WORK ORDER: Please find every line below that includes "middle" and report how many there are. Nothing else is needed.

DATA EXCERPTS:
════

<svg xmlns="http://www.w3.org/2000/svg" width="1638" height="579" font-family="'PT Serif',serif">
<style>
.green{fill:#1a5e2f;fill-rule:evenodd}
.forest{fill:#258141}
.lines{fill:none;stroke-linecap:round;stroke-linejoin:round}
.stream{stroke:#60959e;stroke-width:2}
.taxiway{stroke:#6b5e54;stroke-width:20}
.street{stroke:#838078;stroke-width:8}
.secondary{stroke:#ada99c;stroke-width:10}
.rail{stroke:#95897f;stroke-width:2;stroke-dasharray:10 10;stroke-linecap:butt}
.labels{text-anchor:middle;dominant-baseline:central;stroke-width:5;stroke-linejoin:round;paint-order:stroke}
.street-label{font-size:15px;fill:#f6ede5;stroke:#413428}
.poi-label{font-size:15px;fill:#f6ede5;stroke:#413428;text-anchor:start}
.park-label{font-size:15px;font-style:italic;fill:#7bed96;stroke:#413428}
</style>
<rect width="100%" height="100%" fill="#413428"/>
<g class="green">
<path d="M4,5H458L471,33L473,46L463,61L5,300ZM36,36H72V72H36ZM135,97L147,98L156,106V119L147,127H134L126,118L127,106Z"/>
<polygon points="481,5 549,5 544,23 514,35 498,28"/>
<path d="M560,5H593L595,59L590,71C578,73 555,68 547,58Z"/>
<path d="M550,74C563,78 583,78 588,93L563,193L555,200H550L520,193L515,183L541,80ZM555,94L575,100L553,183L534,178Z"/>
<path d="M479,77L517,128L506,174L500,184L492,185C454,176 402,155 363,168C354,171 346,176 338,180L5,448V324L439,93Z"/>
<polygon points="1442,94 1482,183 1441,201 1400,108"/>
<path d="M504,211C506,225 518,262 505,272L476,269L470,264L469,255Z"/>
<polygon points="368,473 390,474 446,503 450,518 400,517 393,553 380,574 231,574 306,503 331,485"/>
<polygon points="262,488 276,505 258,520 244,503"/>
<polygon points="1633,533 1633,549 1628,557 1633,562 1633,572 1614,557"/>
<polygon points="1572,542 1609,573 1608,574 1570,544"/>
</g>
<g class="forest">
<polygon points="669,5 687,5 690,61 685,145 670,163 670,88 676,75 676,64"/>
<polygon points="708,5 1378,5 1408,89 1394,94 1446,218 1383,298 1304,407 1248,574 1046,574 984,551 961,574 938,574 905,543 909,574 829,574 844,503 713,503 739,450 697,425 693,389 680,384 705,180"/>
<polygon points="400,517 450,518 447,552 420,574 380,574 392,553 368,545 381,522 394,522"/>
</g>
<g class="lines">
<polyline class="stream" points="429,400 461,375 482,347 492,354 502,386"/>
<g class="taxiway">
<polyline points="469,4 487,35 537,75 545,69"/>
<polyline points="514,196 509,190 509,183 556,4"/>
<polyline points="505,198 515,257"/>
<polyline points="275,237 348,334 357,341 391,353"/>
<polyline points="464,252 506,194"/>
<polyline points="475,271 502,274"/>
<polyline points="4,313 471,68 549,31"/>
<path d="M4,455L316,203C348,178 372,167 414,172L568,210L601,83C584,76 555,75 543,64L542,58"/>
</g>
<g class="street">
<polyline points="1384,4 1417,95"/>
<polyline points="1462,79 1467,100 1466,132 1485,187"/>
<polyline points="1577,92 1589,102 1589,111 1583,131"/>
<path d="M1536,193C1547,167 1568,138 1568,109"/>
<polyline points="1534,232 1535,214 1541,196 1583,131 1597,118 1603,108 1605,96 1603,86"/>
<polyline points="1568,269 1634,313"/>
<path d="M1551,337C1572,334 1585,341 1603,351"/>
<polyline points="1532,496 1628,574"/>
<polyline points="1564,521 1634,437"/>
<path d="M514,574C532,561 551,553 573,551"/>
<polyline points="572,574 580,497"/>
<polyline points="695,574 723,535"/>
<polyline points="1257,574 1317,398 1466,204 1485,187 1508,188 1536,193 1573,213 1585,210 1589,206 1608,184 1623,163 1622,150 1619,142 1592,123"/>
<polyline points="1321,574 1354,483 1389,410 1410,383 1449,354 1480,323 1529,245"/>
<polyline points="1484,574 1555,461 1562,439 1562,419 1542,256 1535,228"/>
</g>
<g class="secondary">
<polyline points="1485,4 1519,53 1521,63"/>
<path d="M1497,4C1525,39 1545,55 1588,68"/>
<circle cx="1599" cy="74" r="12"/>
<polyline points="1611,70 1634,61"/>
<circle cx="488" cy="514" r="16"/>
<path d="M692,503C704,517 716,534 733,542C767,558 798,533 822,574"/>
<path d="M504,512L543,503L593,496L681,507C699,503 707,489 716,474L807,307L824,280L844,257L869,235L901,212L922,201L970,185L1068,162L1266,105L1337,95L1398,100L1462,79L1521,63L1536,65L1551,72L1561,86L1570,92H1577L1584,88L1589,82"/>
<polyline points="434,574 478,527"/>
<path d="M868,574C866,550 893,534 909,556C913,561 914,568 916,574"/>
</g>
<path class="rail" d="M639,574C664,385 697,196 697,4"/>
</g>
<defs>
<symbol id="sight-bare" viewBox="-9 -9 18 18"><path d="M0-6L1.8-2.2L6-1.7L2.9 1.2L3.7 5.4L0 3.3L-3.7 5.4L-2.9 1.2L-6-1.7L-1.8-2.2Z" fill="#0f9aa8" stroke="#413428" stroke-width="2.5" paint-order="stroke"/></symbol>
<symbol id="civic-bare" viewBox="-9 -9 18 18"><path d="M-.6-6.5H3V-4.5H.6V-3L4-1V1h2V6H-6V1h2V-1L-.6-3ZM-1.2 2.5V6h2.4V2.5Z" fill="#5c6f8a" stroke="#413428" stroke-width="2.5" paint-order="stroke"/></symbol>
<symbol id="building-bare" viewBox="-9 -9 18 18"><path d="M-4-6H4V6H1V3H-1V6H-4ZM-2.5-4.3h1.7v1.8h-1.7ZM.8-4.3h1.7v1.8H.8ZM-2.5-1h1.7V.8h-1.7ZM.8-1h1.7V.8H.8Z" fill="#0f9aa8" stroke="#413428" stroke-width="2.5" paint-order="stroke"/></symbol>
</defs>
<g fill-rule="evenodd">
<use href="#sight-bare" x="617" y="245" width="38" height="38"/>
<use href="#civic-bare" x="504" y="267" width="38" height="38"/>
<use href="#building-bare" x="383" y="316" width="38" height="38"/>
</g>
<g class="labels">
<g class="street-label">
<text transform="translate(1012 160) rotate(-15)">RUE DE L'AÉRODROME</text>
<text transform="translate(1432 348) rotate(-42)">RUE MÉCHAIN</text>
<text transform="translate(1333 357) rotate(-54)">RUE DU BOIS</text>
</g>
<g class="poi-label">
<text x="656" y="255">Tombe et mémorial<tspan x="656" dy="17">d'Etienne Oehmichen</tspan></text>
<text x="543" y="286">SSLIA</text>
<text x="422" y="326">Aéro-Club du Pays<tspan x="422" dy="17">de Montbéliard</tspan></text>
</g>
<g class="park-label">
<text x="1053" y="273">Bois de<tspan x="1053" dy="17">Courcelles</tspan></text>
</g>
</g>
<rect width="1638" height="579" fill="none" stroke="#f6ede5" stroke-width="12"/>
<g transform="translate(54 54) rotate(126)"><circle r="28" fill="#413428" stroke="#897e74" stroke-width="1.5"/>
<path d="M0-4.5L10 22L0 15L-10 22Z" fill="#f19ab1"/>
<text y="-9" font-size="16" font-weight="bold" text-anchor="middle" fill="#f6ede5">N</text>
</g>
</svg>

════

OUTPUT OF THE EXERCISE: 2